▶
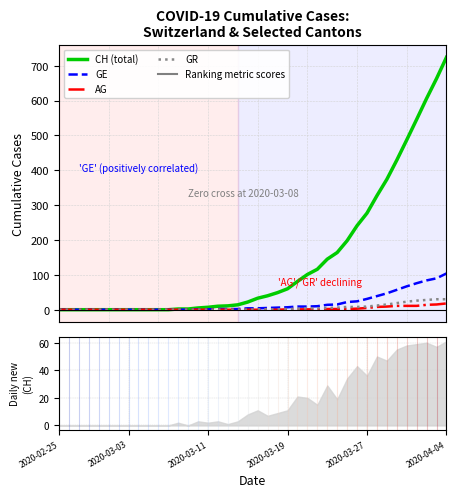

How many values in AG are above zero?

17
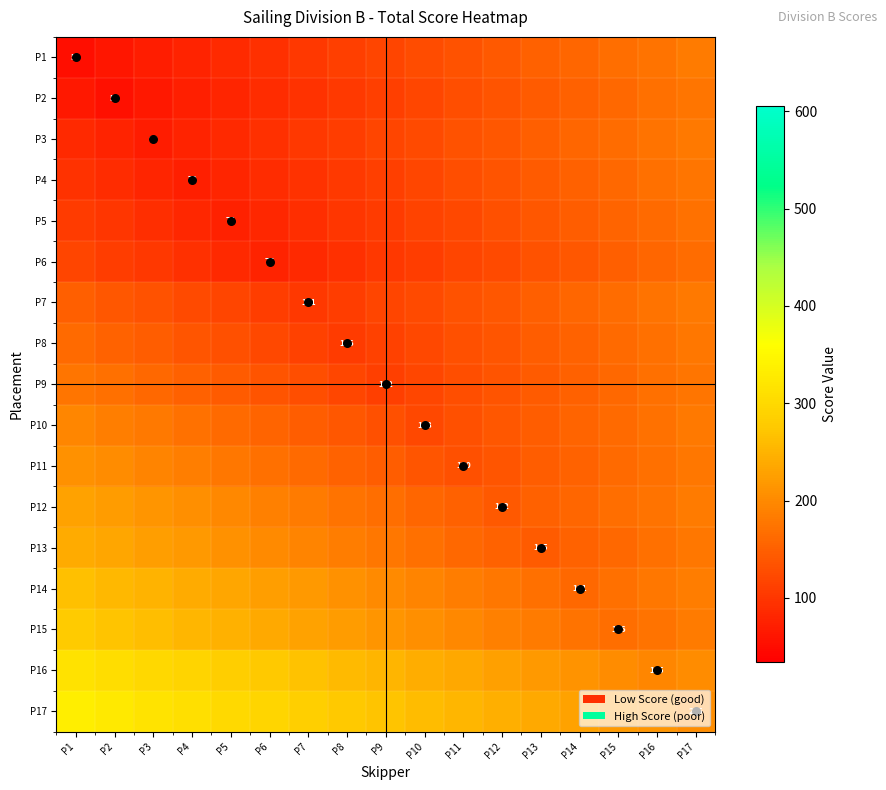

How many data points in P16 are less than 251?

8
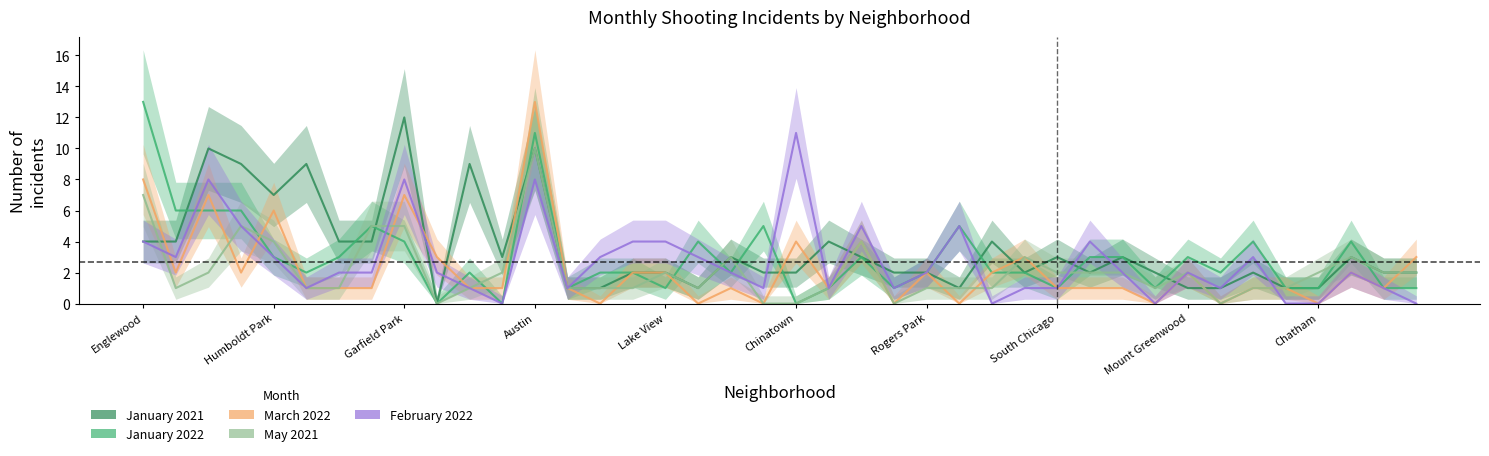

How many lines are shown in the chart?

5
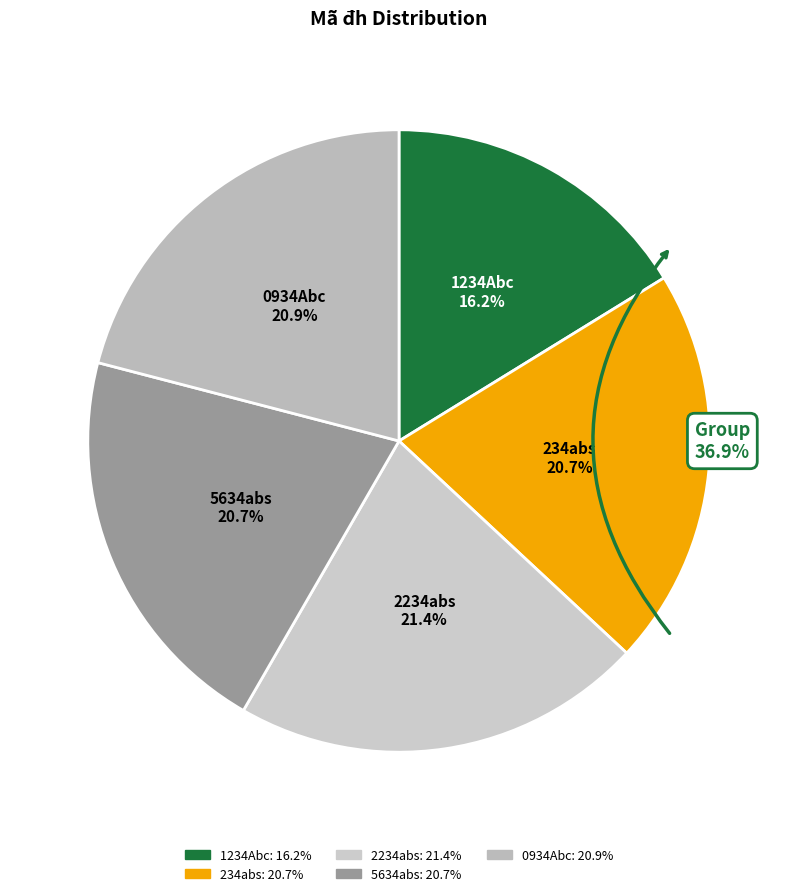

To the nearest percent, what is the combined percentage of 234abs and 2234abs?

42%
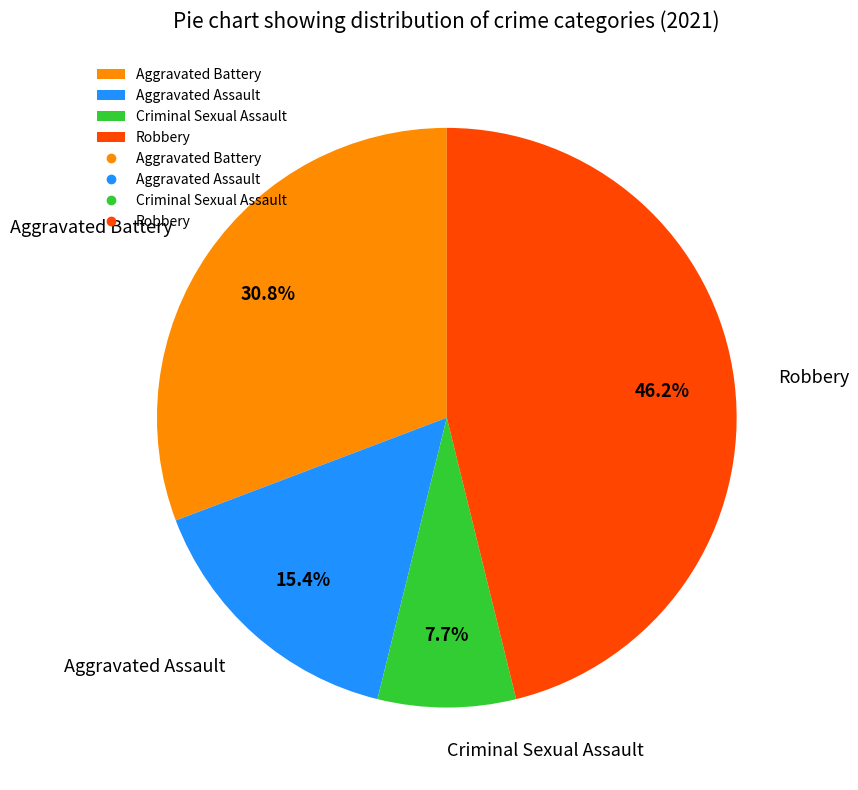

What is the ratio of the value at Aggravated Battery to the value at Aggravated Assault?

2.0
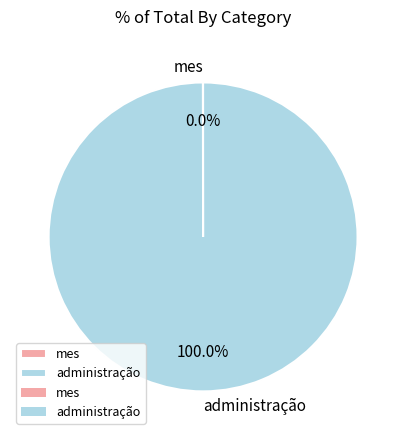

Which category has the biggest portion of the pie?

administração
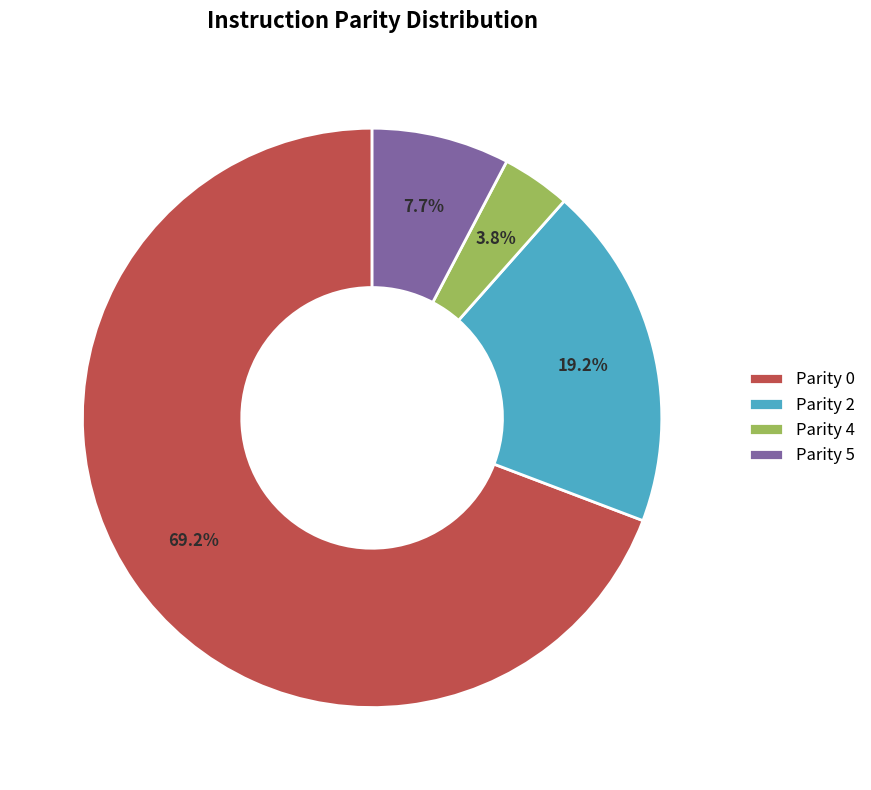

Is it true that Parity 5 is 8% of the pie?

True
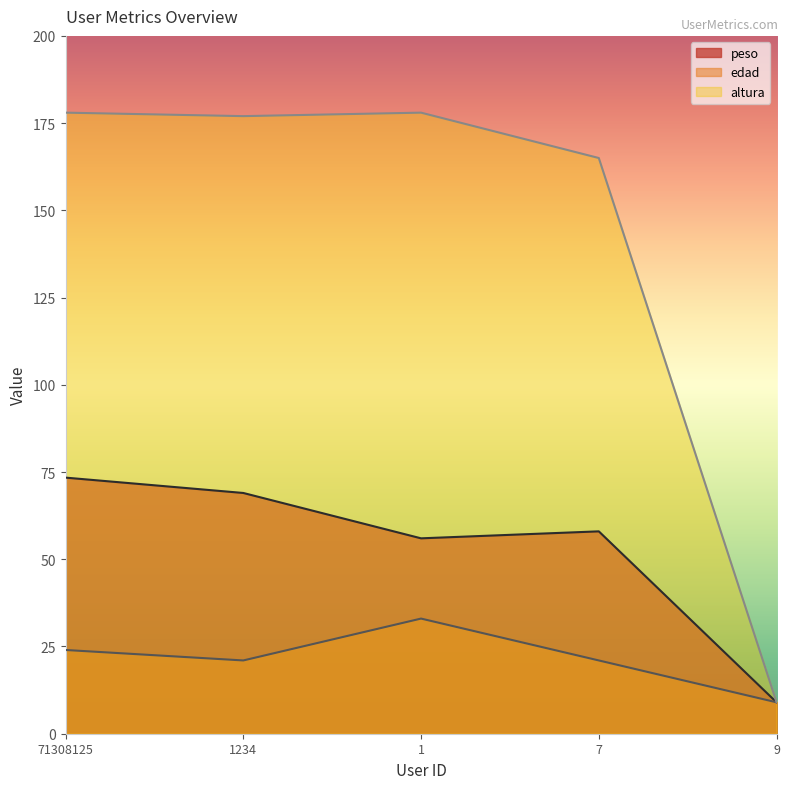

Reading right to left, list all the values displayed in this chart.

peso: 9.0	58.0	56.0	69.0	73.4
edad: 9.0	21.0	33.0	21.0	24.0
altura: 9.0	165.0	178.0	177.0	178.0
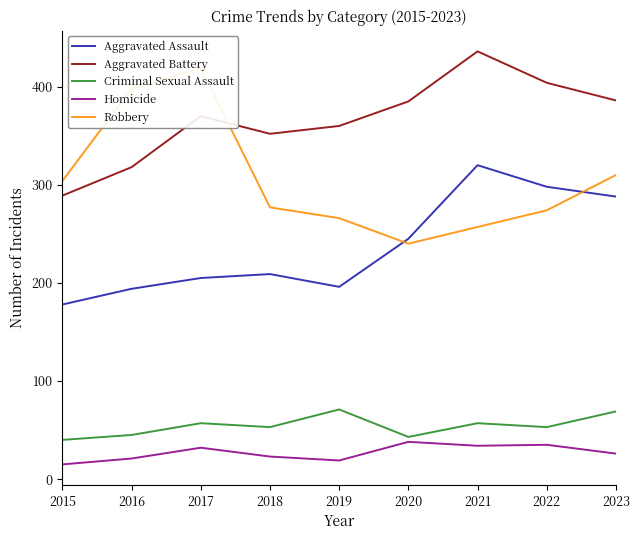

What is the difference between the Homicide values at 2022 and 2017?

3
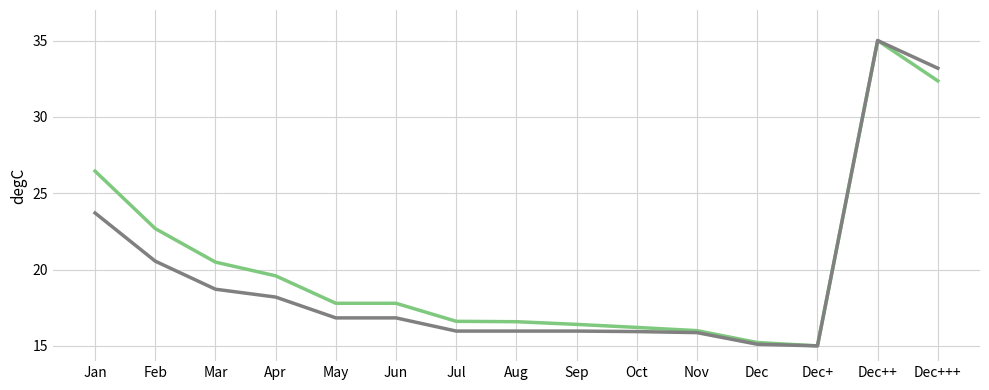

Which category has the highest value across all series?

Dec++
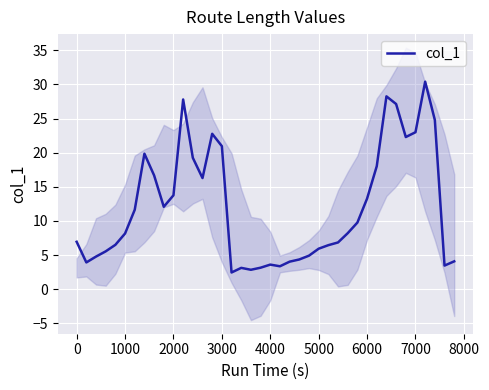

Count the number of categories in the chart.

40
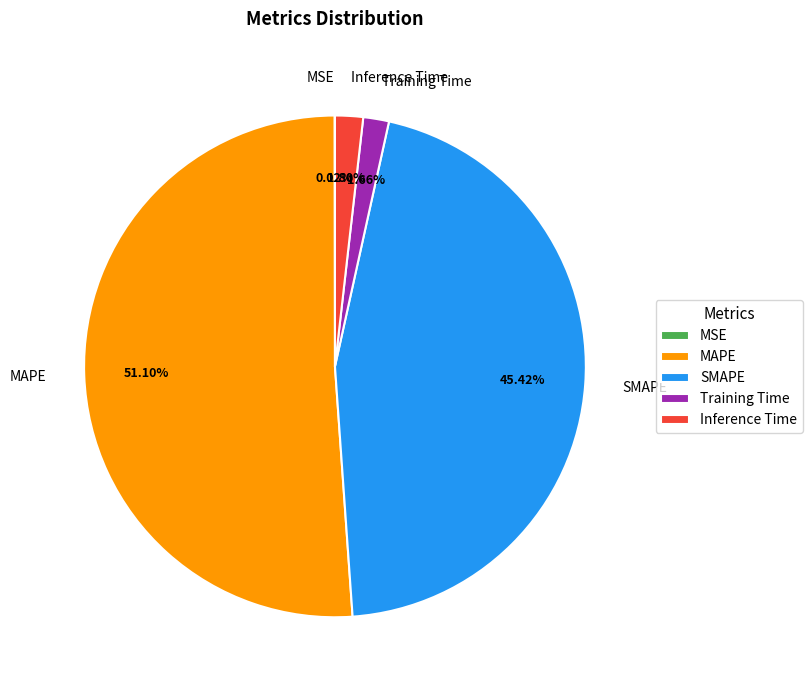

To the nearest percent, what percentage of the pie is Inference Time?

2%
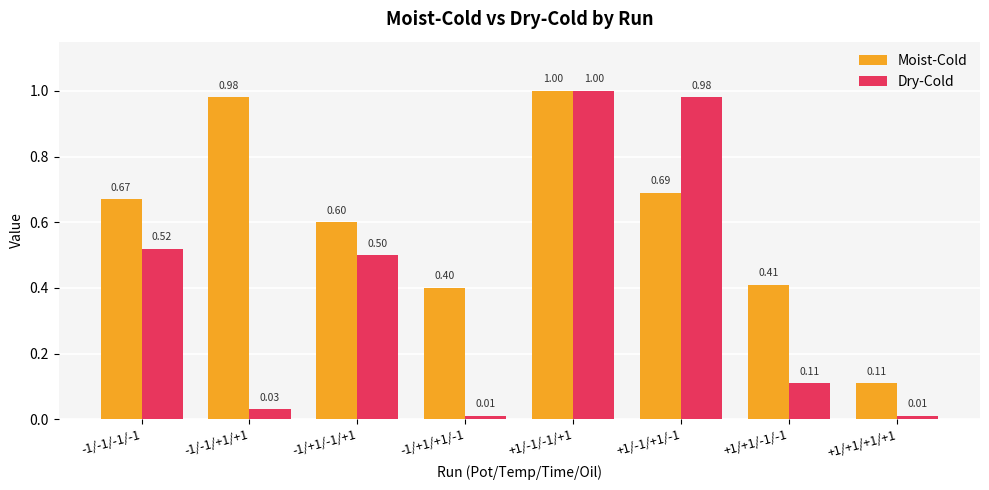

At which category is the sum across all series the highest?

+1/-1/-1/+1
◀
Can you copy every one of the items above word for word, leaving the pictures out?

How many values in AG are above zero?

17

How many data points in P16 are less than 251?

8

How many lines are shown in the chart?

5

To the nearest percent, what is the combined percentage of 234abs and 2234abs?

42%

What is the ratio of the value at Aggravated Battery to the value at Aggravated Assault?

2.0

Which category has the biggest portion of the pie?

administração

Is it true that Parity 5 is 8% of the pie?

True

Reading right to left, list all the values displayed in this chart.

peso: 9.0	58.0	56.0	69.0	73.4
edad: 9.0	21.0	33.0	21.0	24.0
altura: 9.0	165.0	178.0	177.0	178.0

What is the difference between the Homicide values at 2022 and 2017?

3

Which category has the highest value across all series?

Dec++

Count the number of categories in the chart.

40

To the nearest percent, what percentage of the pie is Inference Time?

2%

At which category is the sum across all series the highest?

+1/-1/-1/+1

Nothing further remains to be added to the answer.